**WORK INSTRUCTIONS**
Can you print all the text lines in the data below without changing them, leaving out every picture?

★ ★ ★ ★ ★ ★ ★

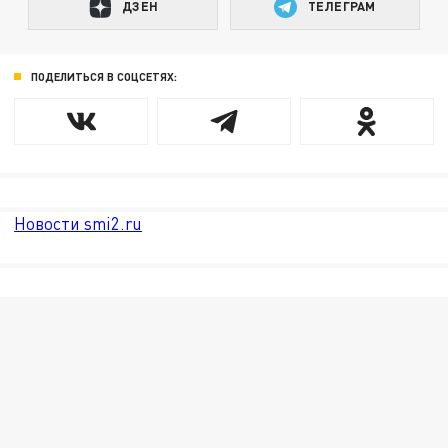
ДЗЕН
ТЕЛЕГРАМ
ПОДЕЛИТЬСЯ В СОЦСЕТЯХ:
Новости smi2.ru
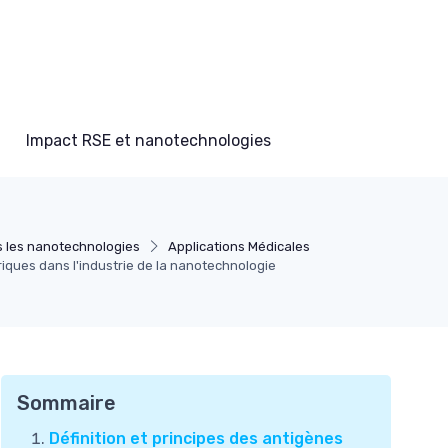
Impact RSE et nanotechnologies
s les nanotechnologies
Applications Médicales
iques dans l'industrie de la nanotechnologie
Sommaire
Définition et principes des antigènes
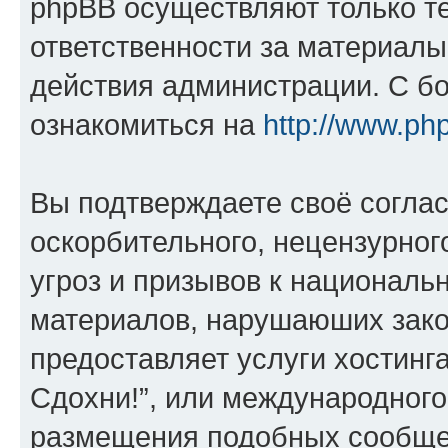
phpBB осуществляют только те
ответственности за материал
действия администрации. С б
ознакомиться на
http://www.ph
Вы подтверждаете своё согла
оскорбительного, нецензурног
угроз и призывов к национальн
материалов, нарушаюших зако
предоставляет услуги хостинг
Сдохни!”, или международного
размещения подобных сообще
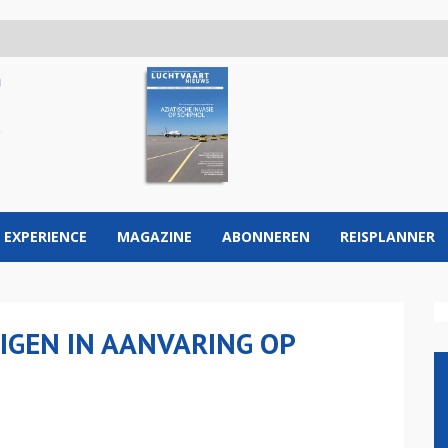
 EXPERIENCE
MAGAZINE
ABONNEREN
REISPLANNER
IGEN IN AANVARING OP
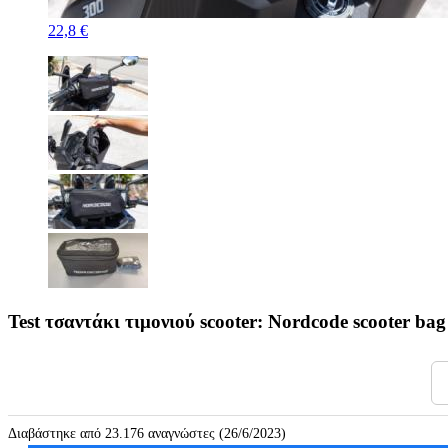
22,8 €
Test τσαντάκι τιμονιού scooter: Nordcode scooter bag
Διαβάστηκε από 23.176 αναγνώστες (26/6/2023)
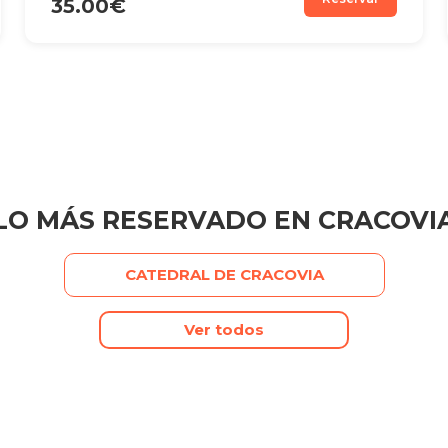
35.00€
LO MÁS RESERVADO EN CRACOVI
CATEDRAL DE CRACOVIA
Ver todos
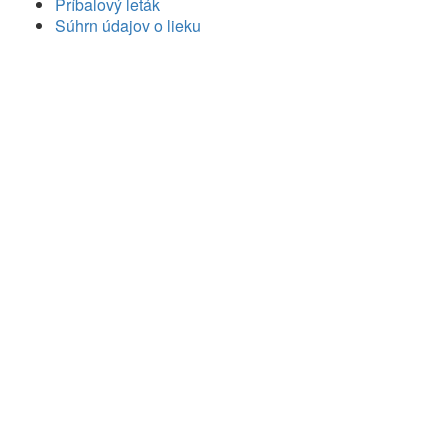
Príbalový leták
Súhrn údajov o lieku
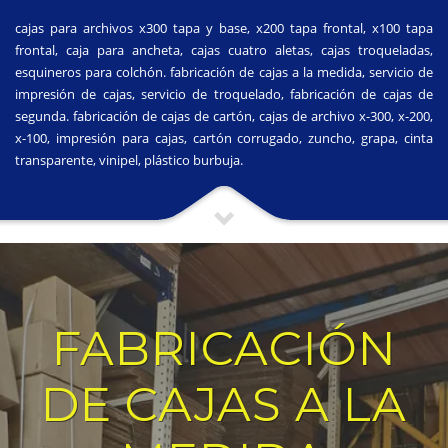
cajas para archivos x300 tapa y base, x200 tapa frontal, x100 tapa
frontal, caja para ancheta, cajas cuatro aletas, cajas troqueladas,
esquineros para colchón. fabricación de cajas a la medida, servicio de
impresión de cajas, servicio de troquelado, fabricación de cajas de
segunda. fabricación de cajas de cartón, cajas de archivo x-300, x-200,
x-100, impresión para cajas, cartón corrugado, zuncho, grapa, cinta
transparente, vinipel, plástico burbuja.
FABRICACIÓN
DE CAJAS A LA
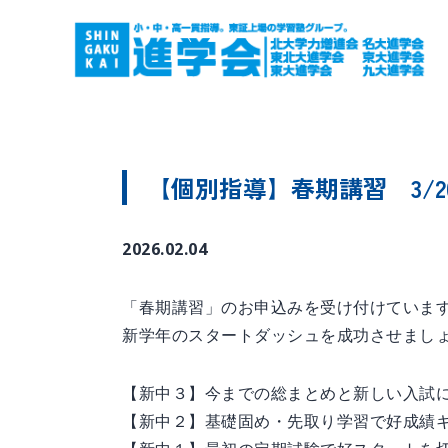
【個別指導】春期講習 3/2
2026.02.04
「春期講習」のお申込みを受け付けていま
新学年のスタートダッシュを成功させまし
【新中３】今までの総まとめと新しい入試
【新中２】基礎固め・先取り学習で好成績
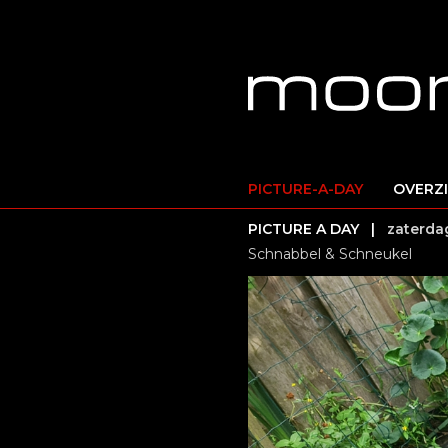
PICTURE-A-DAY
OVERZ
PICTURE A DAY |
zaterdag
Schnabbel & Schneukel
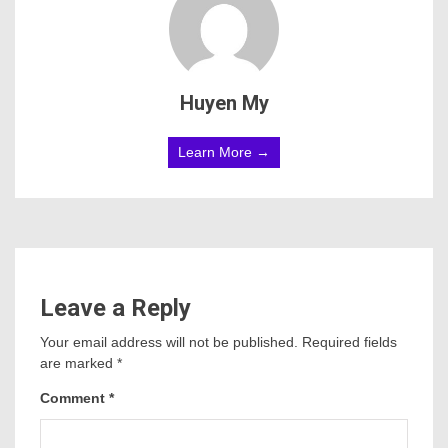
Huyen My
Learn More →
Leave a Reply
Your email address will not be published.
Required fields
are marked
*
Comment
*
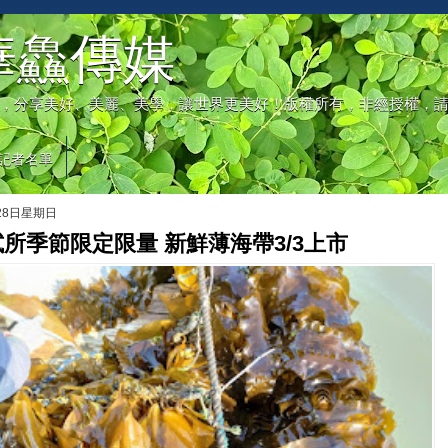
華鱻傳媒
，分享美好、美麗、美學，讓世界更美好！版權所有，非經授權，
記者名單
月28日星期日
所季節限定限量 新鮮薄海帶3/3上市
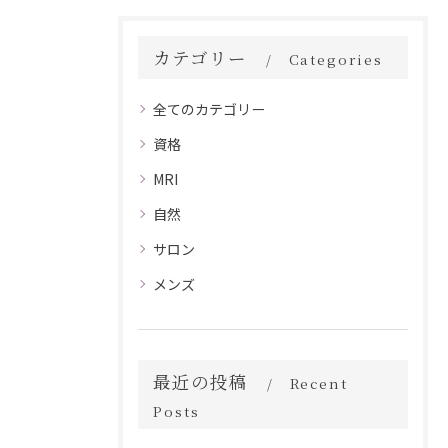
カテゴリー
Categories
全てのカテゴリー
資格
MRI
自然
サロン
メンズ
最近の投稿
Recent
Posts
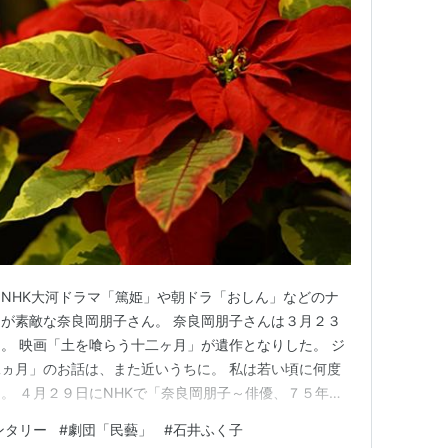
NHK大河ドラマ「篤姫」や朝ドラ「おしん」などのナ
が素敵な奈良岡朋子さん。 奈良岡朋子さんは３月２３
。 映画「土を喰らう十二ヶ月」が遺作となりした。 ジ
ヵ月」のお話は、また近いうちに。 私は若い頃に何度
。 ４月２９日にNHKで「奈良岡朋子～俳優、７５年の
ました。 奈良岡朋子さんは著名な洋画家を父にもち、
ンタリー
#
劇団「民藝」
#
石井ふく子
術学校）で洋画科を専攻していらっしゃいます。 しか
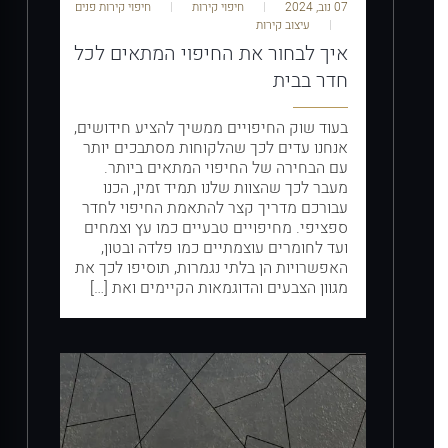
07 נוב, 2024
חיפוי קירות
חיפוי קירות פנים
עיצוב קירות
איך לבחור את החיפוי המתאים לכל
חדר בבית
בעוד שוק החיפויים ממשיך להציע חידושים,
אנחנו עדים לכך שהלקוחות מסתבכים יותר
עם הבחירה של החיפוי המתאים ביותר.
מעבר לכך שהצוות שלנו תמיד זמין, הכנו
עבורכם מדריך קצר להתאמת החיפוי לחדר
ספציפי. מחיפויים טבעיים כמו עץ וצמחים
ועד לחומרים עוצמתיים כמו פלדה ובטון,
האפשרויות הן בלתי נגמרות, תוסיפו לכך את
מגוון הצבעים והדוגמאות הקיימים ואת […]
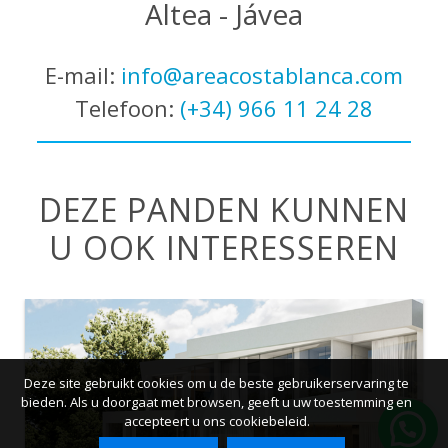
Altea - Jávea
E-mail:
info@areacostablanca.com
Telefoon:
(+34) 966 11 24 28
DEZE PANDEN KUNNEN
U OOK INTERESSEREN
Deze site gebruikt cookies om u de beste gebruikerservaring te
bieden. Als u doorgaat met browsen, geeft u uw toestemming en
accepteert u ons cookiebeleid.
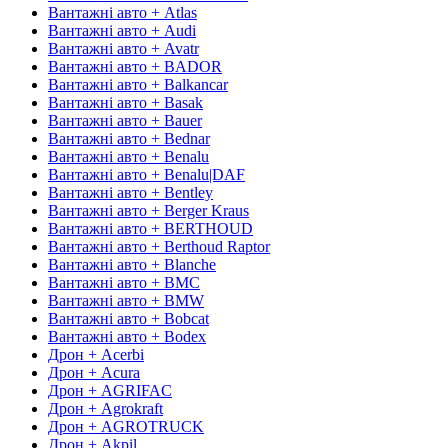
Вантажні авто + Atlas
Вантажні авто + Audi
Вантажні авто + Avatr
Вантажні авто + BADOR
Вантажні авто + Balkancar
Вантажні авто + Basak
Вантажні авто + Bauer
Вантажні авто + Bednar
Вантажні авто + Benalu
Вантажні авто + Benalu|DAF
Вантажні авто + Bentley
Вантажні авто + Berger Kraus
Вантажні авто + BERTHOUD
Вантажні авто + Berthoud Raptor
Вантажні авто + Blanche
Вантажні авто + BMC
Вантажні авто + BMW
Вантажні авто + Bobcat
Вантажні авто + Bodex
Дрон + Acerbi
Дрон + Acura
Дрон + AGRIFAC
Дрон + Agrokraft
Дрон + AGROTRUCK
Дрон + Akpil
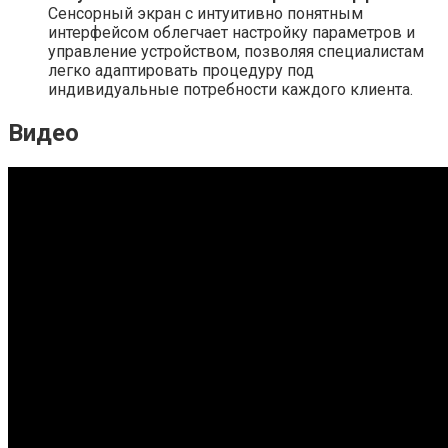
Сенсорный экран с интуитивно понятным
интерфейсом облегчает настройку параметров и
управление устройством, позволяя специалистам
легко адаптировать процедуру под
индивидуальные потребности каждого клиента.
Видео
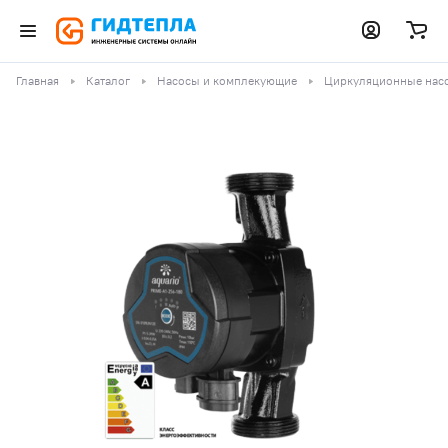
Главная
Каталог
Насосы и комплекующие
Циркуляционные нас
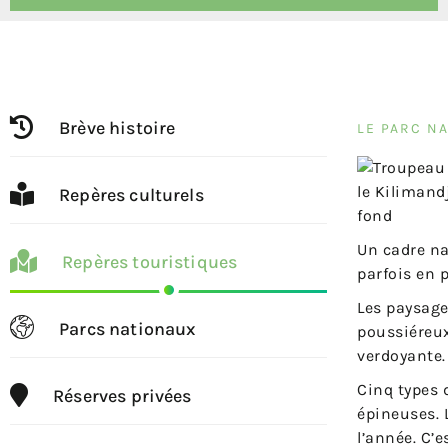
Brève histoire
LE PARC N
Repères culturels
Un cadre na
Repères touristiques
parfois en 
Les paysage
Parcs nationaux
poussiéreux
verdoyante.
Cinq types 
Réserves privées
épineuses. 
l’année. C’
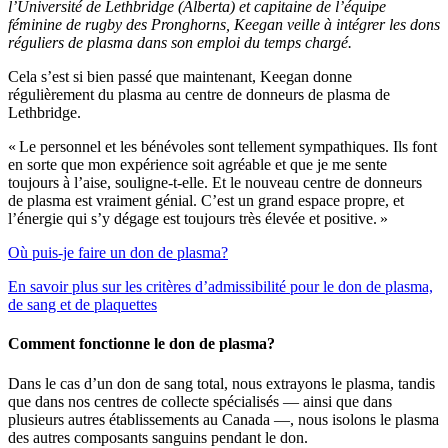
l’Université de Lethbridge (Alberta) et capitaine de l’équipe
féminine de rugby des Pronghorns, Keegan veille à intégrer les dons
réguliers de plasma dans son emploi du temps chargé.
Cela s’est si bien passé que maintenant, Keegan donne
régulièrement du plasma au centre de donneurs de plasma de
Lethbridge.
« Le personnel et les bénévoles sont tellement sympathiques. Ils font
en sorte que mon expérience soit agréable et que je me sente
toujours à l’aise, souligne-t-elle. Et le nouveau centre de donneurs
de plasma est vraiment génial. C’est un grand espace propre, et
l’énergie qui s’y dégage est toujours très élevée et positive. »
Où puis-je faire un don de plasma?
En savoir plus sur les critères d’admissibilité pour le don de plasma,
de sang et de plaquettes
Comment fonctionne le don de plasma?
Dans le cas d’un don de sang total, nous extrayons le plasma, tandis
que dans nos centres de collecte spécialisés ― ainsi que dans
plusieurs autres établissements au Canada ―, nous isolons le plasma
des autres composants sanguins pendant le don.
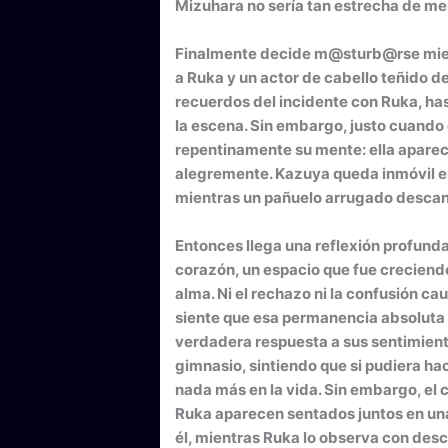
Mizuhara no sería tan estrecha de me
Finalmente decide m@sturb@rse mient
a Ruka y un actor de cabello teñido d
recuerdos del incidente con Ruka, has
la escena. Sin embargo, justo cuando 
repentinamente su mente: ella aparece
alegremente. Kazuya queda inmóvil en
mientras un pañuelo arrugado descans
Entonces llega una reflexión profunda:
corazón, un espacio que fue crecien
alma. Ni el rechazo ni la confusión cau
siente que esa permanencia absoluta d
verdadera respuesta a sus sentimient
gimnasio, sintiendo que si pudiera hac
nada más en la vida. Sin embargo, el 
Ruka aparecen sentados juntos en una
él, mientras Ruka lo observa con desco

★ ★ ★ ★ ★ ★ ★

**RESPONSE AREA**
ДЗЕН
ТЕЛЕГРАМ
ПОДЕЛИТЬСЯ В СОЦСЕТЯХ:
Новости smi2.ru
Impact RSE et nanotechnologies
s les nanotechnologies
Applications Médicales
iques dans l'industrie de la nanotechnologie
Sommaire
Définition et principes des antigènes
phpBB осуществляют только те
ответственности за материал
действия администрации. С б
ознакомиться на
http://www.ph
Вы подтверждаете своё согла
оскорбительного, нецензурног
угроз и призывов к национальн
материалов, нарушаюших зако
предоставляет услуги хостинг
Сдохни!”, или международного
размещения подобных сообще
 EXPERIENCE
MAGAZINE
ABONNEREN
REISPLANNER
IGEN IN AANVARING OP
22,8 €
Test τσαντάκι τιμονιού scooter: Nordcode scooter bag
Διαβάστηκε από 23.176 αναγνώστες (26/6/2023)
35.00€
LO MÁS RESERVADO EN CRACOVI
CATEDRAL DE CRACOVIA
Ver todos
Príbalový leták
Súhrn údajov o lieku
cajas para archivos x300 tapa y base, x200 tapa frontal, x100 tapa
frontal, caja para ancheta, cajas cuatro aletas, cajas troqueladas,
esquineros para colchón. fabricación de cajas a la medida, servicio de
impresión de cajas, servicio de troquelado, fabricación de cajas de
segunda. fabricación de cajas de cartón, cajas de archivo x-300, x-200,
x-100, impresión para cajas, cartón corrugado, zuncho, grapa, cinta
transparente, vinipel, plástico burbuja.
FABRICACIÓN
DE CAJAS A LA
【個別指導】春期講習 3/2
2026.02.04
「春期講習」のお申込みを受け付けていま
新学年のスタートダッシュを成功させまし
【新中３】今までの総まとめと新しい入試
【新中２】基礎固め・先取り学習で好成績
PICTURE-A-DAY
OVERZ
PICTURE A DAY |
zaterdag
Schnabbel & Schneukel
Huyen My
Learn More →
Leave a Reply
Your email address will not be published.
Required fields
are marked
*
Comment
*
華鱻傳媒
，分享美好、美麗、美學，讓世界更美好！版權所有，非經授權，
記者名單
月28日星期日
所季節限定限量 新鮮薄海帶3/3上市
カテゴリー
Categories
全てのカテゴリー
資格
MRI
自然
サロン
メンズ
最近の投稿
Recent
Posts
NHK大河ドラマ「篤姫」や朝ドラ「おしん」などのナ
が素敵な奈良岡朋子さん。 奈良岡朋子さんは３月２３
。 映画「土を喰らう十二ヶ月」が遺作となりした。 ジ
ヵ月」のお話は、また近いうちに。 私は若い頃に何度
。 ４月２９日にNHKで「奈良岡朋子～俳優、７５年の
ました。 奈良岡朋子さんは著名な洋画家を父にもち、
ンタリー
#
劇団「民藝」
#
石井ふく子
術学校）で洋画科を専攻していらっしゃいます。 しか
07 נוב, 2024
חיפוי קירות
חיפוי קירות פנים
עיצוב קירות
איך לבחור את החיפוי המתאים לכל
חדר בבית
בעוד שוק החיפויים ממשיך להציע חידושים,
אנחנו עדים לכך שהלקוחות מסתבכים יותר
עם הבחירה של החיפוי המתאים ביותר.
מעבר לכך שהצוות שלנו תמיד זמין, הכנו
עבורכם מדריך קצר להתאמת החיפוי לחדר
ספציפי. מחיפויים טבעיים כמו עץ וצמחים
ועד לחומרים עוצמתיים כמו פלדה ובטון,
האפשרויות הן בלתי נגמרות, תוסיפו לכך את
מגוון הצבעים והדוגמאות הקיימים ואת […]
Altea - Jávea
E-mail:
info@areacostablanca.com
Telefoon:
(+34) 966 11 24 28
DEZE PANDEN KUNNEN
U OOK INTERESSEREN
Deze site gebruikt cookies om u de beste gebruikerservaring te
bieden. Als u doorgaat met browsen, geeft u uw toestemming en
accepteert u ons cookiebeleid.
Вантажні авто + Atlas
Вантажні авто + Audi
Вантажні авто + Avatr
Вантажні авто + BADOR
Вантажні авто + Balkancar
Вантажні авто + Basak
Вантажні авто + Bauer
Вантажні авто + Bednar
Вантажні авто + Benalu
Вантажні авто + Benalu|DAF
Вантажні авто + Bentley
Вантажні авто + Berger Kraus
Вантажні авто + BERTHOUD
Вантажні авто + Berthoud Raptor
Вантажні авто + Blanche
Вантажні авто + BMC
Вантажні авто + BMW
Вантажні авто + Bobcat
Вантажні авто + Bodex
Дрон + Acerbi
Дрон + Acura
Дрон + AGRIFAC
Дрон + Agrokraft
Дрон + AGROTRUCK
Дрон + Akpil
Сенсорный экран с интуитивно понятным
интерфейсом облегчает настройку параметров и
управление устройством, позволяя специалистам
легко адаптировать процедуру под
индивидуальные потребности каждого клиента.
Видео
Главная
Каталог
Насосы и комплекующие
Циркуляционные нас
Brève histoire
LE PARC N
Repères culturels
Un cadre na
Repères touristiques
parfois en 
Les paysage
Parcs nationaux
poussiéreux
verdoyante.
Cinq types 
Réserves privées
épineuses. 
l’année. C’
l’Université de Lethbridge (Alberta) et capitaine de l’équipe
féminine de rugby des Pronghorns, Keegan veille à intégrer les dons
réguliers de plasma dans son emploi du temps chargé.
Cela s’est si bien passé que maintenant, Keegan donne
régulièrement du plasma au centre de donneurs de plasma de
Lethbridge.
« Le personnel et les bénévoles sont tellement sympathiques. Ils font
en sorte que mon expérience soit agréable et que je me sente
toujours à l’aise, souligne-t-elle. Et le nouveau centre de donneurs
de plasma est vraiment génial. C’est un grand espace propre, et
l’énergie qui s’y dégage est toujours très élevée et positive. »
Où puis-je faire un don de plasma?
En savoir plus sur les critères d’admissibilité pour le don de plasma,
de sang et de plaquettes
Comment fonctionne le don de plasma?
Dans le cas d’un don de sang total, nous extrayons le plasma, tandis
que dans nos centres de collecte spécialisés ― ainsi que dans
plusieurs autres établissements au Canada ―, nous isolons le plasma
des autres composants sanguins pendant le don.
Mizuhara no sería tan estrecha de me
Finalmente decide m@sturb@rse mient
a Ruka y un actor de cabello teñido d
recuerdos del incidente con Ruka, has
la escena. Sin embargo, justo cuando 
repentinamente su mente: ella aparece
alegremente. Kazuya queda inmóvil en
mientras un pañuelo arrugado descans
Entonces llega una reflexión profunda:
corazón, un espacio que fue crecien
alma. Ni el rechazo ni la confusión cau
siente que esa permanencia absoluta d
verdadera respuesta a sus sentimient
gimnasio, sintiendo que si pudiera hac
nada más en la vida. Sin embargo, el 
Ruka aparecen sentados juntos en una
él, mientras Ruka lo observa con desco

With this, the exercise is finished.